Structure, Life Processes and Adaptation of Fish (Tilapia)

Objectives       

This  blog post provides readers with the following objectives. The reader will be able to:

o   Describe the external features of Tilapia 

o   Discuss the adaptation of Tilapia to its habitat.

FISH

There are two main groups of fish, bony fish (Osteichthyes) and cartilaginous fish (Chondrichthyes). The skeletons of Osteichthyes are made of bone e.g., Tilapia, goldfish, tuna, while the Chondrichthyes have cartilaginous skeletons e.g., sharks, rays and dogfish. Fishes are poikilothermic or ectothermic (cold-blooded) meaning; their body temperature depends on the temperature of their environment.

Tilapia sp.

Phylum: Chordata
Sub-phylum: Vertebrata

Class: Osteichthyes

Habitat of Tilapia

Tilapia is freshwater bony fish found in lakes, ponds, rivers and lagoons.

Structure of a Tilapia

The body has a rounded head and a trunk which tapers to the tail. This gives the fish a streamlined shape which enables it to move smoothly through the water.

The skin is covered with flattened, discoid overlapping scales.

It has wide terminal mouth and small sharp teeth. The pair of nostrils above the mouth helps the fish to smell food. It plays no part in breathing.

It has operculum (or gill cover) at each side of the head which covers the gills. It plays an important part in the breathing mechanism.

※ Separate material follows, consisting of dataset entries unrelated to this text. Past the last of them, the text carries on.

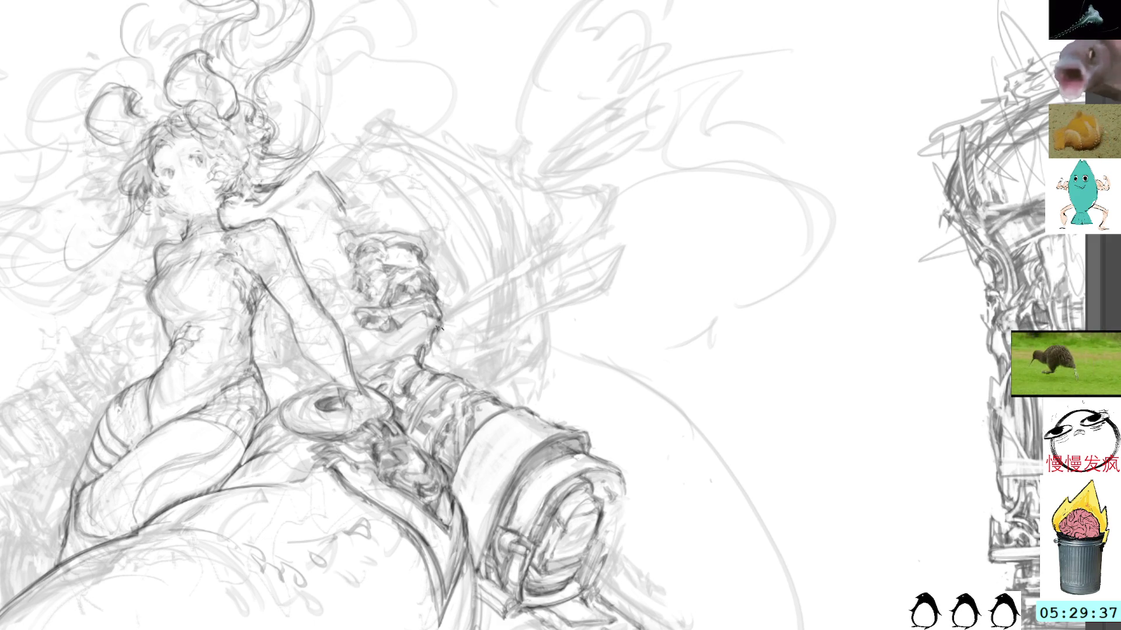
{"action": "left_click_drag", "start_coordinate": [395, 319], "coordinate": [369, 310]}
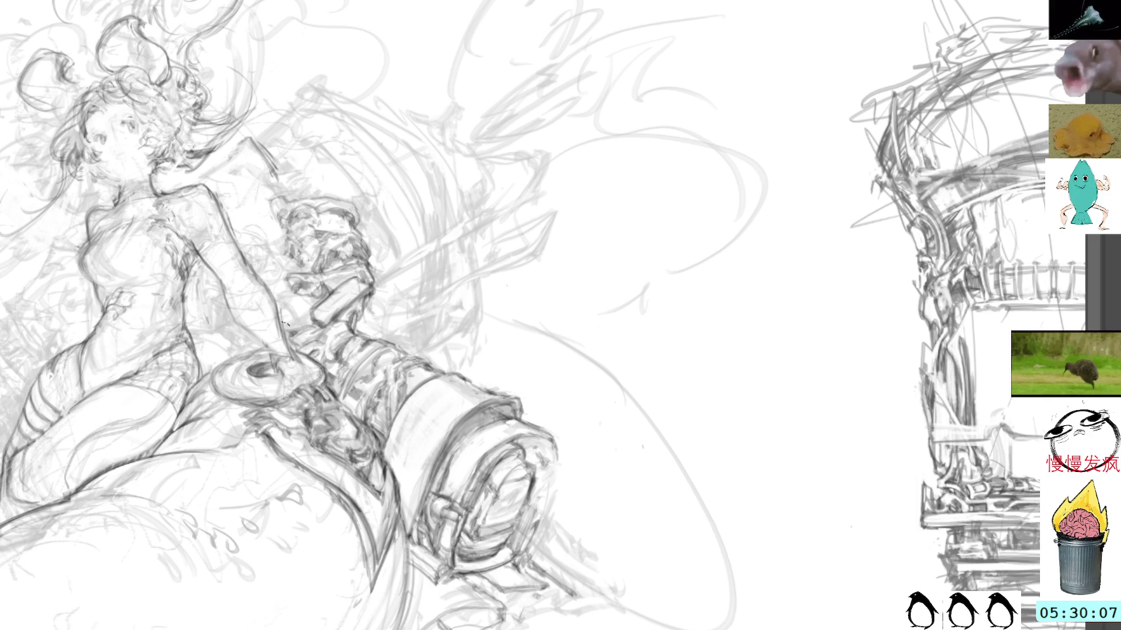
{"action": "left_click_drag", "start_coordinate": [210, 283], "coordinate": [289, 277]}
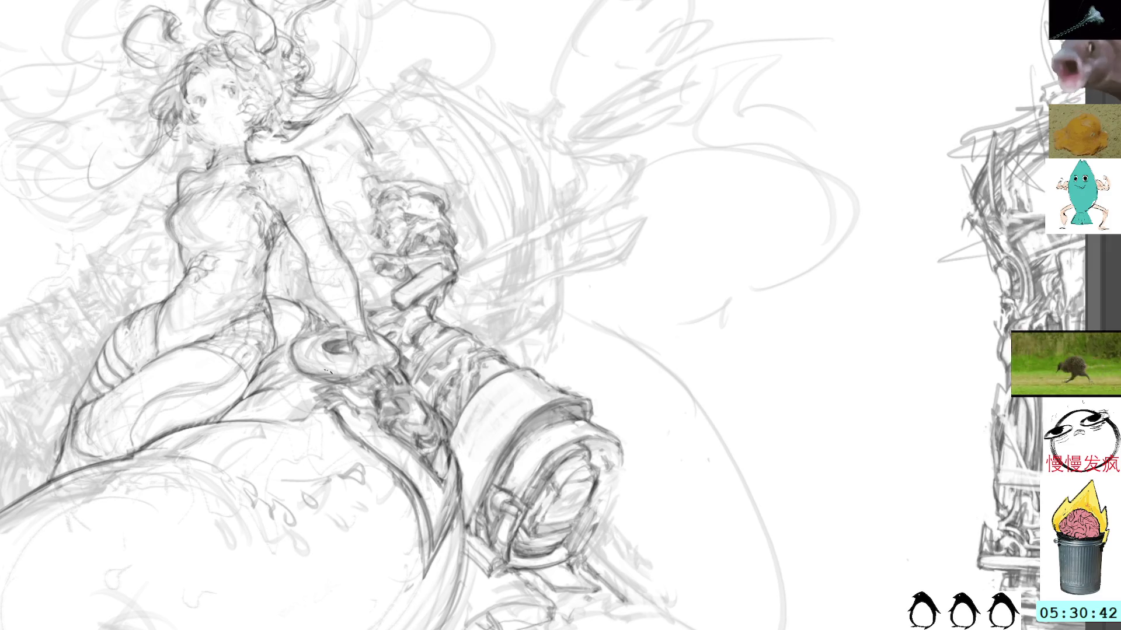
{"action": "mouse_move", "coordinate": [493, 119]}
{"action": "left_mouse_down"}
{"action": "mouse_move", "coordinate": [560, 250]}
{"action": "mouse_move", "coordinate": [324, 305]}
{"action": "left_mouse_up"}
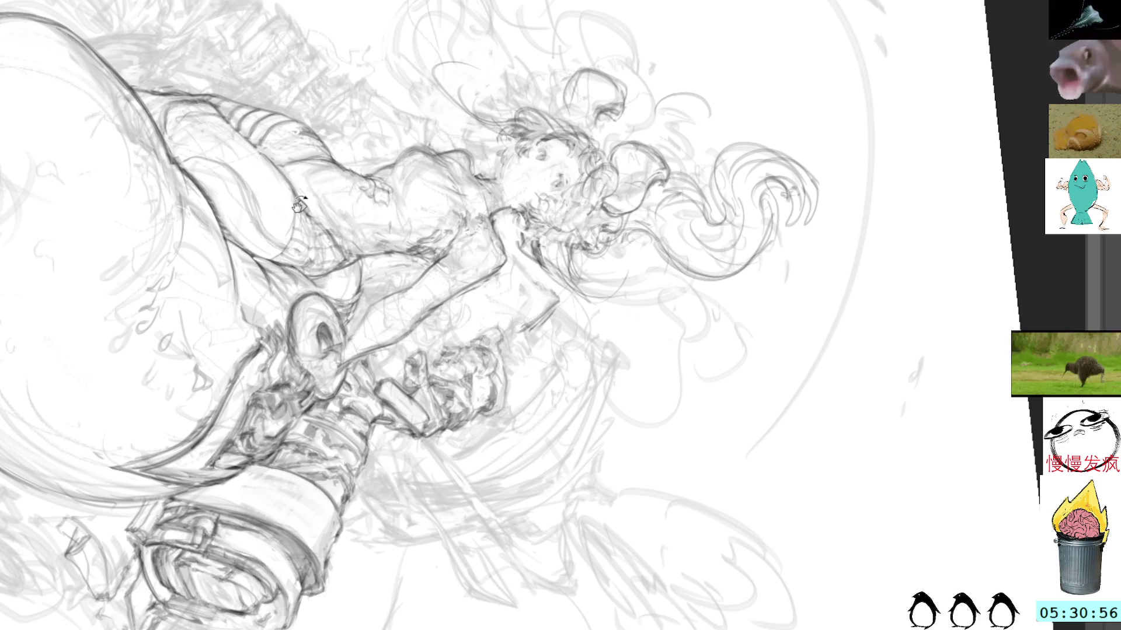
{"action": "key", "text": "Escape"}
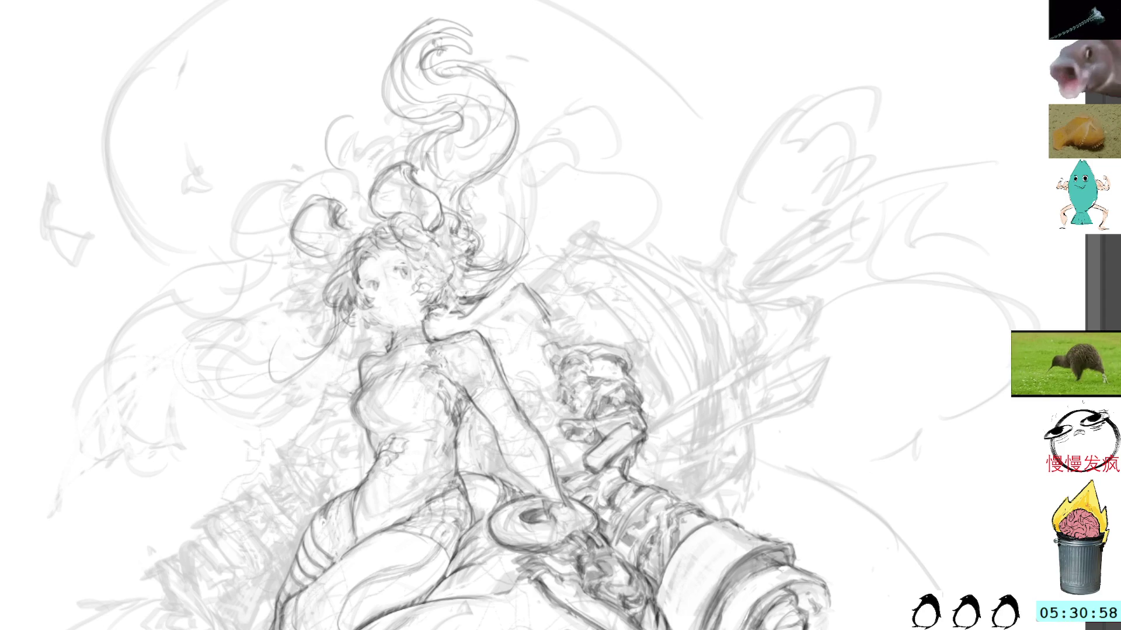
- Recentre and tilt the view over the girl's hair, draw an arc above her head, then undo it
{"action": "left_click_drag", "start_coordinate": [401, 293], "coordinate": [426, 355]}
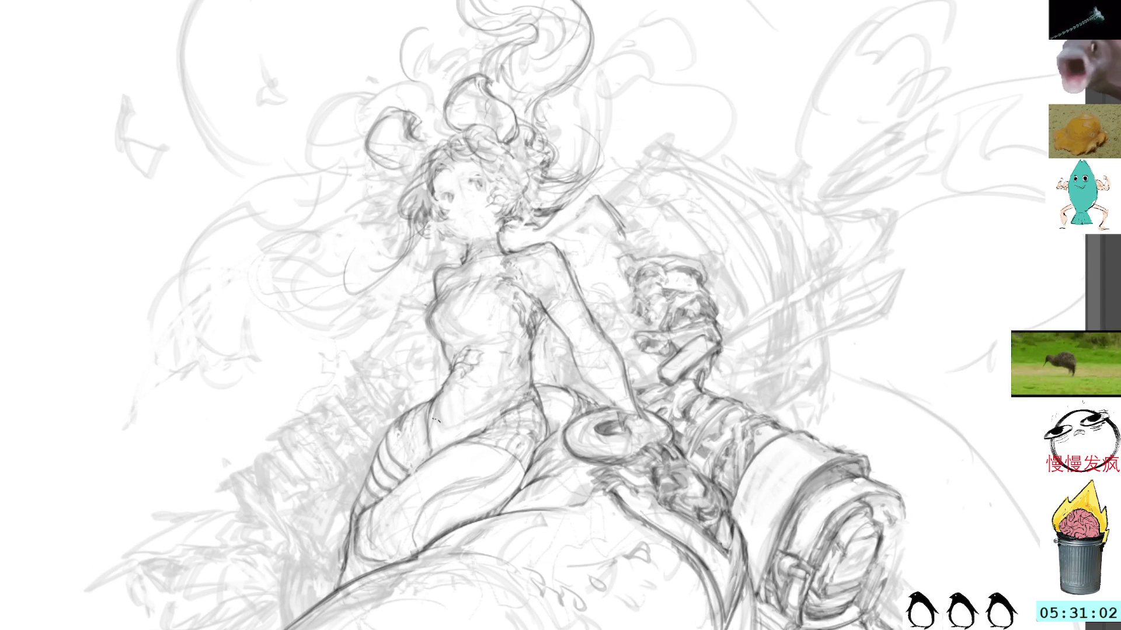
{"action": "left_click_drag", "start_coordinate": [520, 336], "coordinate": [511, 328]}
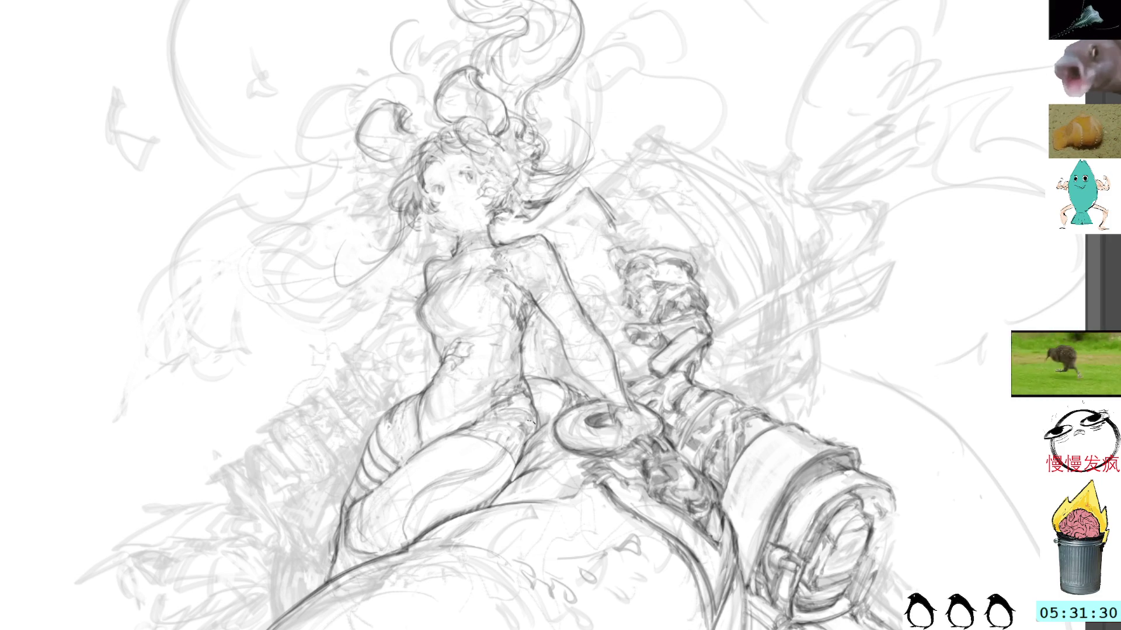
{"action": "left_click_drag", "start_coordinate": [540, 201], "coordinate": [568, 243]}
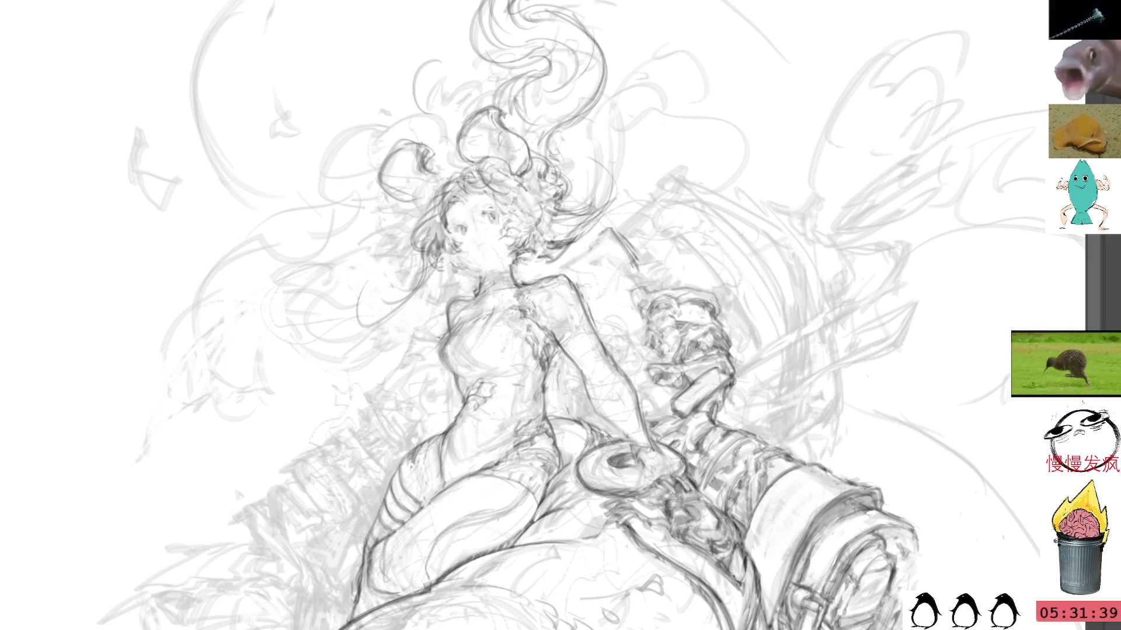
{"action": "mouse_move", "coordinate": [584, 160]}
{"action": "left_mouse_down"}
{"action": "mouse_move", "coordinate": [543, 159]}
{"action": "mouse_move", "coordinate": [461, 89]}
{"action": "left_mouse_up"}
{"action": "mouse_move", "coordinate": [412, 196]}
{"action": "left_mouse_down"}
{"action": "mouse_move", "coordinate": [433, 187]}
{"action": "mouse_move", "coordinate": [427, 169]}
{"action": "mouse_move", "coordinate": [436, 198]}
{"action": "mouse_move", "coordinate": [432, 164]}
{"action": "mouse_move", "coordinate": [443, 200]}
{"action": "left_mouse_up"}
{"action": "key", "text": "ctrl+z"}
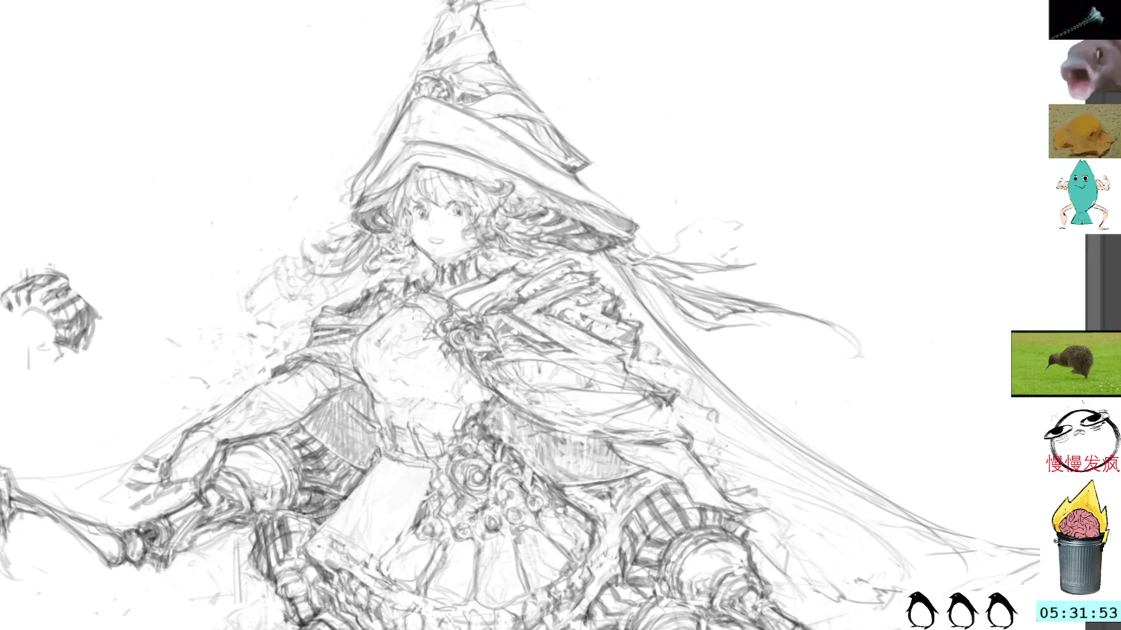
- Zoom in and darken the lines on the lower part of the witch sketch
{"action": "scroll", "coordinate": [607, 228], "scroll_direction": "up", "scroll_amount": 2}
{"action": "left_click_drag", "start_coordinate": [596, 253], "coordinate": [562, 220]}
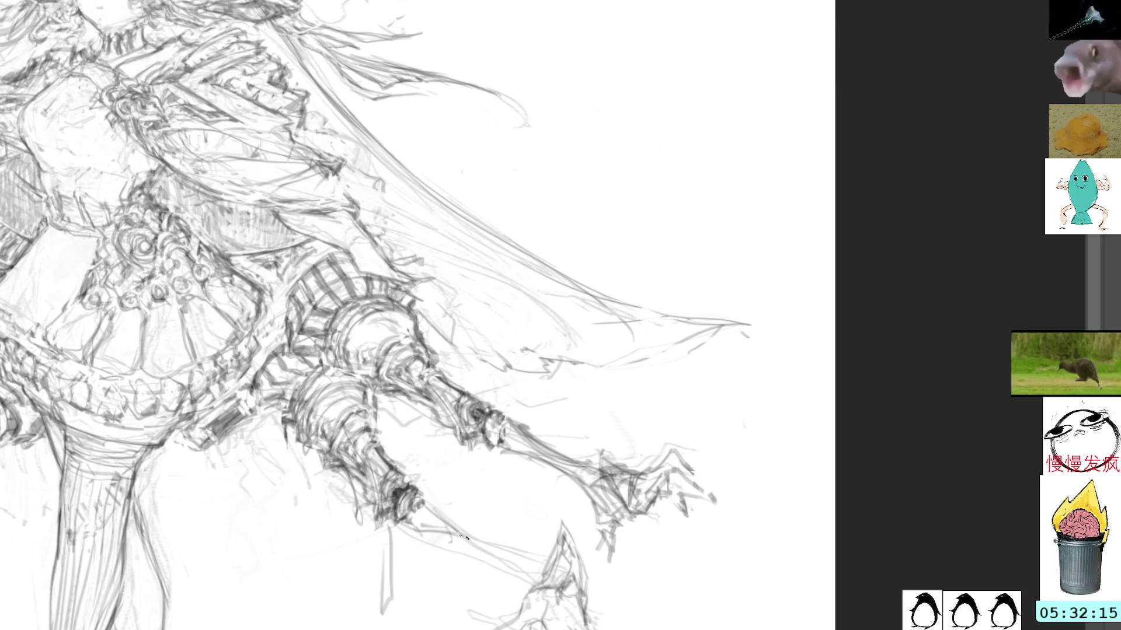
{"action": "mouse_move", "coordinate": [425, 512]}
{"action": "left_mouse_down"}
{"action": "mouse_move", "coordinate": [517, 564]}
{"action": "mouse_move", "coordinate": [525, 581]}
{"action": "mouse_move", "coordinate": [540, 569]}
{"action": "mouse_move", "coordinate": [509, 562]}
{"action": "mouse_move", "coordinate": [534, 575]}
{"action": "left_mouse_up"}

The lateral line is a clear line or tube that runs along each side of the body, behind the head to the tail. It is found just beneath the skin. It is filled with a jelly like liquid and has sensory nerve endings. It detects vibrations in the water or pressure changes enabling the fish to escape from enemies.

It bears fins at various points on the body. 

It has in its body cavity a long air filled bladder (swim bladder) just beneath the backbone. The swim bladder makes a fish buoyant. It enables the fish to move up and down in the water without swimming. Gases diffuse from the blood into the bladder to inflate it, rendering the fish less dense and when deflated the fish becomes more dense.

Types of fish fins

a. Unpaired fins or median fins: are the dorsal fin, the ventral fin or anal fin and the caudal or tail fin. They control yawing and rolling movement.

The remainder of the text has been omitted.